4-È indispensabile e urgente diffondere di più, con tutti mezzi e in maniera più capillare e incisiva la cultura del dono di parti del proprio corpo o con la volontà dichiarata o perché il silenzio-assenso previsto per legge sia meno un presupposto normativo e più un atto di libera responsabilità. In Europa siamo appena al 15 per milione di donatori !

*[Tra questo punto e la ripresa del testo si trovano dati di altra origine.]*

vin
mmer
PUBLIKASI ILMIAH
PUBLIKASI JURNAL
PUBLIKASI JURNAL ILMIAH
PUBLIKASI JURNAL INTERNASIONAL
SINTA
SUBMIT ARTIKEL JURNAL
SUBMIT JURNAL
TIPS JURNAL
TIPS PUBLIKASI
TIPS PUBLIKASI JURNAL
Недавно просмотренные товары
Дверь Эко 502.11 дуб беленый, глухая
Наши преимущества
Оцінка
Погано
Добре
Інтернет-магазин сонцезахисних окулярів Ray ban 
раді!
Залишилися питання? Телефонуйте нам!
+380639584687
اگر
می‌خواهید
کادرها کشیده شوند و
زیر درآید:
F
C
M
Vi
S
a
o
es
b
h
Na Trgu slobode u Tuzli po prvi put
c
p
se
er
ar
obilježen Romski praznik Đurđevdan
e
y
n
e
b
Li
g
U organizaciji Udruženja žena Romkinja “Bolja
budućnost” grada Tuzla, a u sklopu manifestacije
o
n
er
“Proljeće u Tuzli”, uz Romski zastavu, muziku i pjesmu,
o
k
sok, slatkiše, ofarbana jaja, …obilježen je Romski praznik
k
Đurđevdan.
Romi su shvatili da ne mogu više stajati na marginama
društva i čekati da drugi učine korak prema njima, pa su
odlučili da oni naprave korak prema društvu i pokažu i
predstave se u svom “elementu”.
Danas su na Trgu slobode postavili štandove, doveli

Ho usato molti condizionali perché so bene che le leggi esistenti possono e stanno codificando il visibile e il fattibile, ma c'è tutto un sottosuolo di imponderabili motivazioni la cui misurazione e selezione è lasciata all'analisi prudente e critica della coscienza di ognuno (operatori e fruitori). È a questo livello che si gioca il colore o la natura di un'azione e di una scelta, che così può mutarsi in un segno di banale gestualità o in una testimonianza eroica di fraternità. Il trapianto, se attivato all'insegna del principio che la vita, come diceva Einstein, è tutto un miracolo, allora sì che ha un suo nobile significato, mai dimenticando che l'uomo non è, come spesso avviene in una purtroppo ancora diffusa visione organicistica della medicina, solo un oggetto da curare, quasi uno sconosciuto senza nome né identità o emozioni, ma soprattutto un essere portatore di dolore da amare e da aiutare ad attivarsi positivamente nelle proprie forze interne. Racconta una leggenda indiana che gli dei erano incerti se nascondere il segreto della vita sulle vette dei monti, negli abissi dei mari o fra le lontane stelle: l'uomo avrebbe sempre potuto arrivare a carpirne la natura. Decisero allora di depositarlo all'interno della stessa persona. Ricordo, a questo proposito, e concludo, che durante il Convegno ANCIS tenuto in questa città il 21.04.1990 sul tema "Depressione e cancro", essendo uno dei tre relatori, proposi di associare, in via sperimentale, alle consuete terapie nella cura dei malati oncologici anche la psicoterapia (e in particolare l'ipnosi), come strumento per rafforzare le difese psichiche e quindi la voglia di vivere: per la miopia di allora, e non solo di allora, non se ne fece nulla, come, del resto, è accaduto e accade per tante altre cose buone proposte nel passato e nel presente.
Ben vengano, dunque, i trapianti, ma attenzione: l'uomo non è principalmente o, peggio, solo un casuale accidens dell'evoluzione biologica da sezionare o ricomporre su un tavolo anatomico, ma soprattutto un sacro e luminoso mistero da venerare, come il fiore più delizioso scivolato e piantato nel cuore e nel respiro musicale dell'universo.